Students will have access to the IU Regional Academic Health Center and the new hospital starting on Dec. 5, according to the IU Health website.

Shockney said the academic center will allow students to train and be educated  interprofessionally in the new facility with access to real life scenarios and exercises. He said these exercises will help to ensure IU and IU Health are a part of developing the next generation of health care professionals.

“One of the areas of the new campus I am most excited about is the space that brings IU Health and IU together,” Shockney said. “We have intentionally called it the ‘connector’ which will serve as a place for patients, visitors, students and team members to connect together to meet, eat and build memories.”

This space will provide the students space to become better connected with the hospital and the patients they will be serving throughout their education, Shockney said. 

Shockney said the complex will feature a new state-of-the-art simulation lab that will be located in the academic center. He said the simulation will be furnished with life-like robots to emulate the real-world environment for groups of medical students, nursing and social work students.
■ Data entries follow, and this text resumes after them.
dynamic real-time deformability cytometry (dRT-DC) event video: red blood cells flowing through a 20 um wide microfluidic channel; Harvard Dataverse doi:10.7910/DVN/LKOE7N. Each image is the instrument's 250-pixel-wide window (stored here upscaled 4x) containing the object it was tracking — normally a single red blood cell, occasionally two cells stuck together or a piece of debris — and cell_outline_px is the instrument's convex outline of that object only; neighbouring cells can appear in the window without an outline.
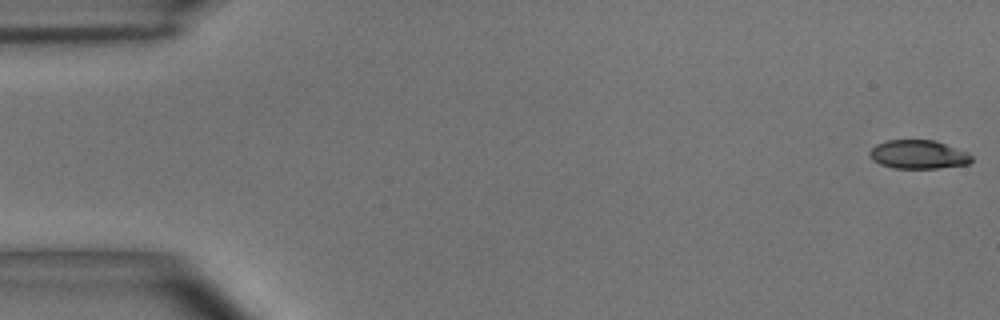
{"species": "common noctule bat (a hibernating species)", "species_latin": "Nyctalus noctula", "temperature_condition": "room temperature", "stored_images_in_passage": 54, "camera_frame_rate_fps": 3000, "um_per_image_px": 0.085, "animal": {"sex": "male", "body_mass_g": 15.6}, "frame": {"image": 1, "passage_image": 1, "time_ms": 0.0, "image_size_px": [1000, 320], "cell_outline_px": [[972, 160], [968, 164], [936, 168], [896, 168], [880, 164], [872, 160], [868, 152], [876, 144], [888, 140], [936, 140], [968, 152], [972, 156]], "centroid_in_image_um": [78.06, 13.12], "position_along_channel_um": 6.9, "area_um2": 17.05}}
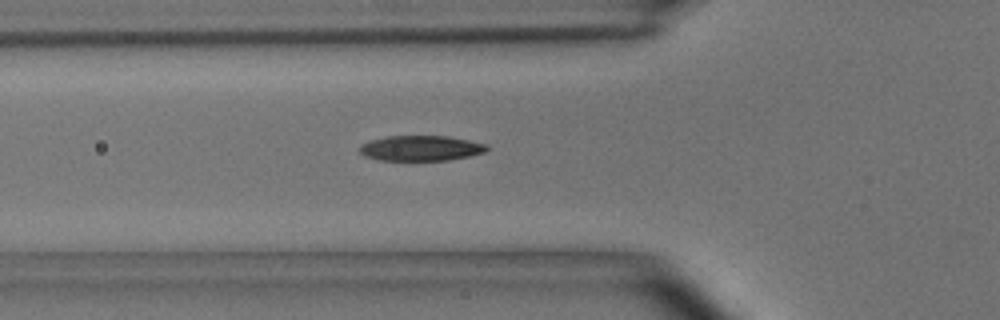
{"frame": {"image": 2, "passage_image": 19, "time_ms": 6.0, "image_size_px": [1000, 320], "cell_outline_px": [[488, 148], [484, 152], [468, 156], [448, 160], [376, 160], [364, 156], [360, 152], [360, 144], [372, 140], [388, 136], [448, 136], [488, 144]], "centroid_in_image_um": [35.76, 12.59], "position_along_channel_um": 90.0, "area_um2": 18.67}}
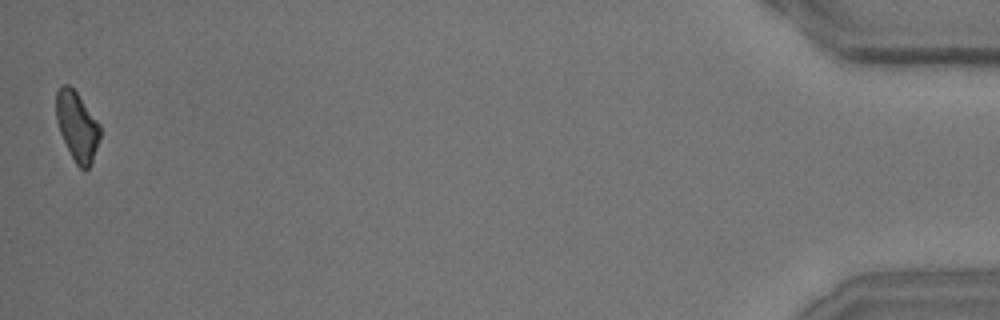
{"frame": {"image": 3, "passage_image": 54, "time_ms": 17.667, "image_size_px": [1000, 320], "cell_outline_px": [[100, 136], [92, 164], [84, 172], [76, 164], [60, 132], [56, 120], [56, 92], [64, 84], [68, 84], [76, 92], [100, 124]], "centroid_in_image_um": [6.56, 10.75], "position_along_channel_um": 428.6, "area_um2": 17.51}, "authors_computed_cell_mechanics": {"area_um2": 18.5827, "velocity_mm_per_s": 3.6812, "shape_relaxation_time_tau1_ms": 3.5369, "shape_relaxation_time_tau2_ms": 3.393, "deformation_change_tau1": 0.1426, "deformation_change_tau2": 0.1034}}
Dr. David Daleke, Vice Provost for Graduate Education and Health Sciences, said these simulations will be identical to how the hospital rooms are actually set up.

“Students will get training with all the same equipment that they would see in their clinical experiences,” Daleke said. 

The focus in creating this center was around making an interprofessional model of education for students in health sciences, Daleke said. The new facilities will offer students an improved hands-on experience because they can train alongside nurses and doctors working in their desired fields of study, Daleke said. 

Daleke said all four health science programs will expand with the new hospital on campus. He said the IU nursing program is doubling in size, enabling the program to admit more students. 

IU professor of nursing Dr. Deanna Reising said the new hospital will implement a nursing care program that will allow students to learn how to treat different levels of care for patients on the same unit.

“This will allow students to learn how to treat multiple stages of care for patients all in one place,” Reising said.